**Aplica lo leído:**
• A. Traduce al inglés esta oración del fragmento sobre los telediarios: "Son los dos tipos de relatos que entretienen o emocionan a la clase media sin amenazar el statu quo."
• B. Enumera todas las clases sociales que se nombran en el fragmento sobre los telediarios.

Crónicas de la América profunda (35 page)

Que un miembro de la clase trabajadora comprendiera mínimamente lo que ocurre ya sería un milagro, dado lo que ven cada día en los telediarios. Lo que antaño fue un noble oficio para grandísimos periodistas como Ida Tarbell y Edward R. Murrow ahora está en manos de peones de la industria mediática que no buscan más que alabanzas, sirvientes extraídos de las clases media y alta. Desde su posición protegida y privilegiada tienen una visión tan limitada que apenas pueden imaginar dos tipos de historias sociales: 1) la fascinante vida de los ricos, famosos y poderosos, y 2) las conmovedoras historias de las putas adictas al crack y los inmigrantes ilegales. Son los dos tipos de relatos que entretienen o emocionan a la clase media sin amenazar el statu quo. Los hombres y mujeres que trabajan como productores y realizadores de estas historias no tienen la menor idea de que a ellos también les han lavado el cerebro, como a cualquier currante pobretón. Y si son conscientes de ello, puede que no les importe mucho, ya que por este medio han conseguido montarse una vidilla confortable y hasta un pelín glamurosa.

**Registros de una fuente de datos:**
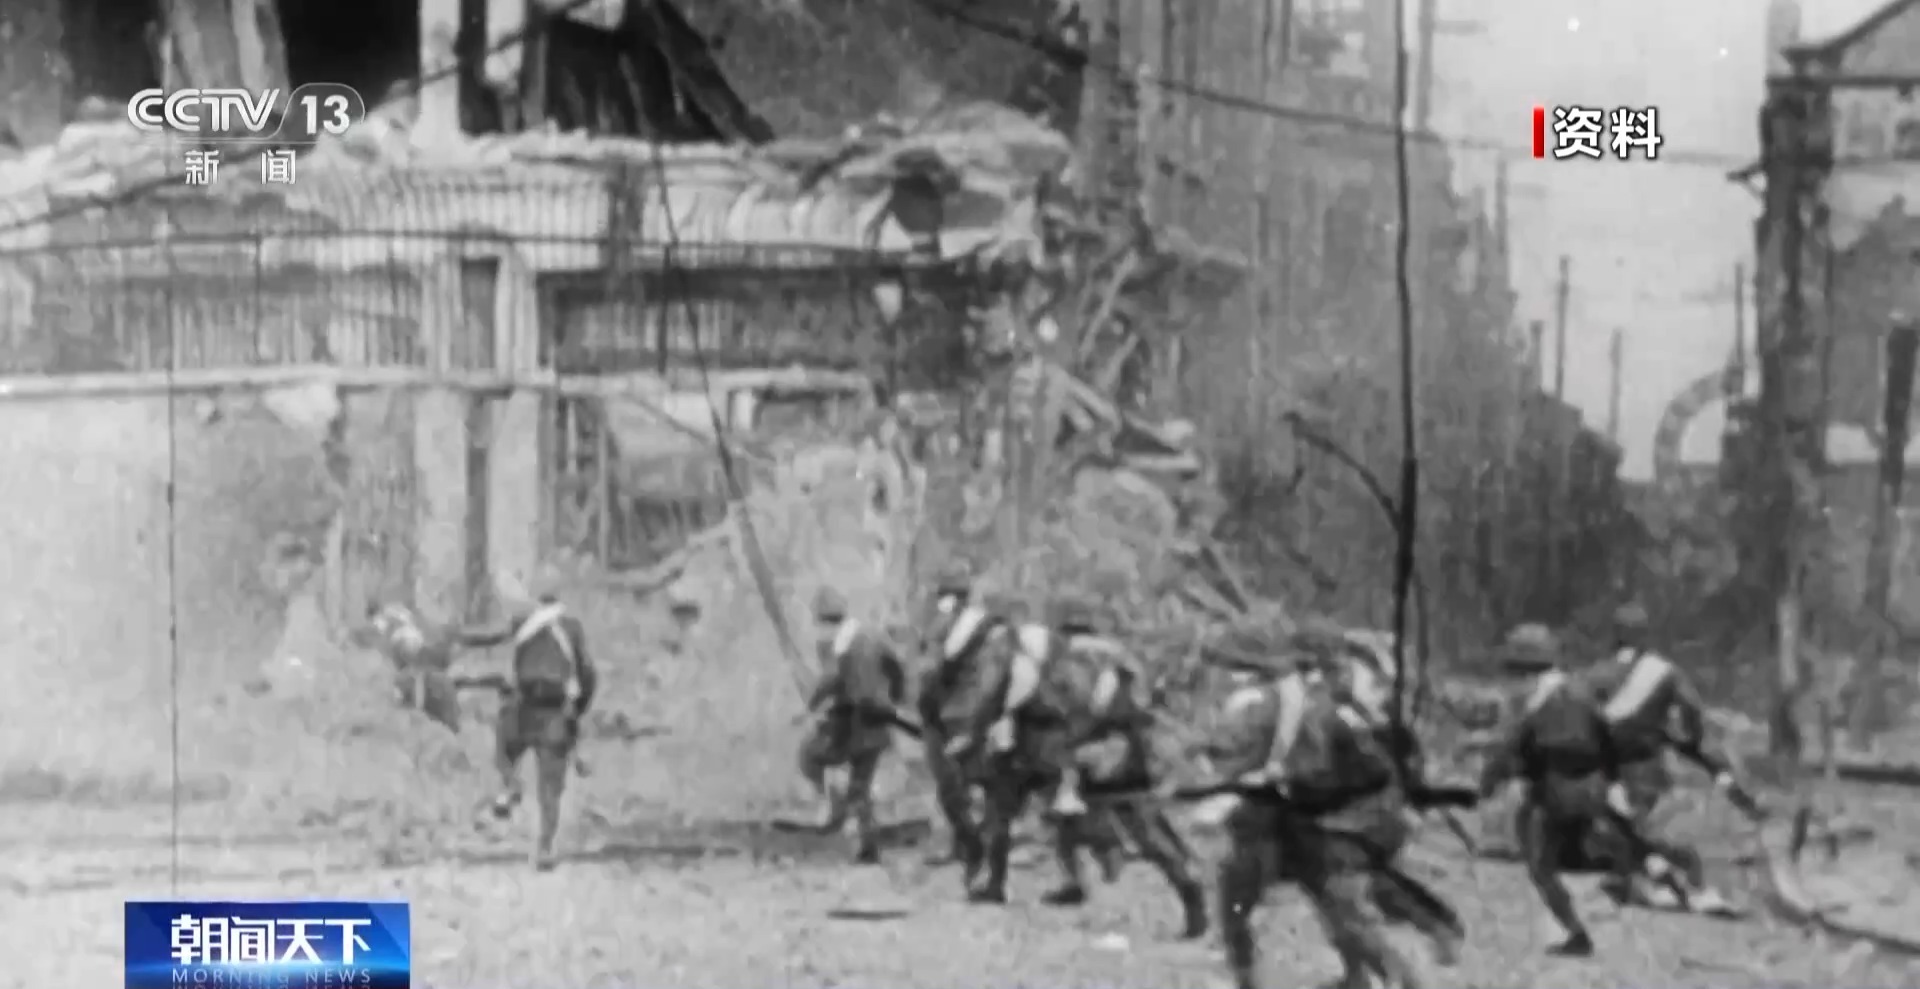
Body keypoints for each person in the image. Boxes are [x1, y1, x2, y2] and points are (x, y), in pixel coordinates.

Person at [1202, 632, 1465, 989]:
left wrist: (1287, 781)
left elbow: (1360, 771)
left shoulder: (1318, 711)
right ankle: (1366, 973)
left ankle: (1413, 968)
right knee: (1333, 904)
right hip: (1307, 824)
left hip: (1341, 825)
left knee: (1348, 908)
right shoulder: (1296, 706)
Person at [458, 573, 597, 872]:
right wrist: (579, 709)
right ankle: (545, 847)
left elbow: (488, 637)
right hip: (557, 712)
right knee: (550, 787)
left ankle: (511, 787)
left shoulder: (524, 621)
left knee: (504, 750)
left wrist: (455, 635)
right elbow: (587, 672)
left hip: (524, 707)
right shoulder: (571, 627)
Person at [796, 585, 908, 864]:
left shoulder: (840, 645)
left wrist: (810, 705)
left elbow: (831, 680)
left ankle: (834, 804)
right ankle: (866, 843)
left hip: (853, 723)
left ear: (823, 621)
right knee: (860, 784)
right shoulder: (875, 635)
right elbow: (896, 667)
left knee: (809, 756)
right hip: (878, 721)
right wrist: (894, 696)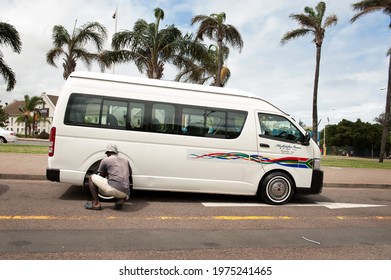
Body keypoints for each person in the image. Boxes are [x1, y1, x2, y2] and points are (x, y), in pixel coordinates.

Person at [84, 143, 131, 210]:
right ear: (116, 152)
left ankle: (96, 203)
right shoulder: (126, 160)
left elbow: (101, 176)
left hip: (114, 189)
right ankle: (121, 200)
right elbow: (129, 174)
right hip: (126, 193)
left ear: (108, 153)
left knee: (91, 178)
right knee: (120, 182)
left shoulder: (105, 160)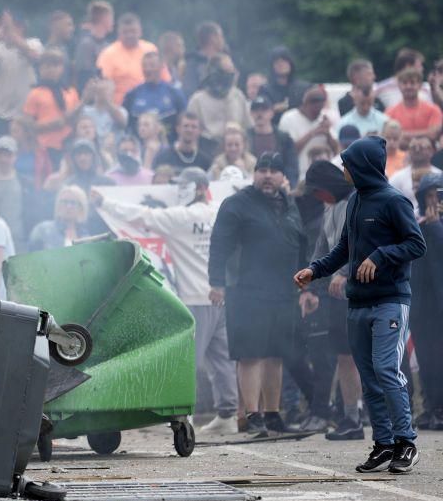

**Respuestas por tarea:**
• A. These are the two kinds of stories that entertain or move the middle class without threatening the status quo.

• B.
- Clase trabajadora
- Clase media
- Clase alta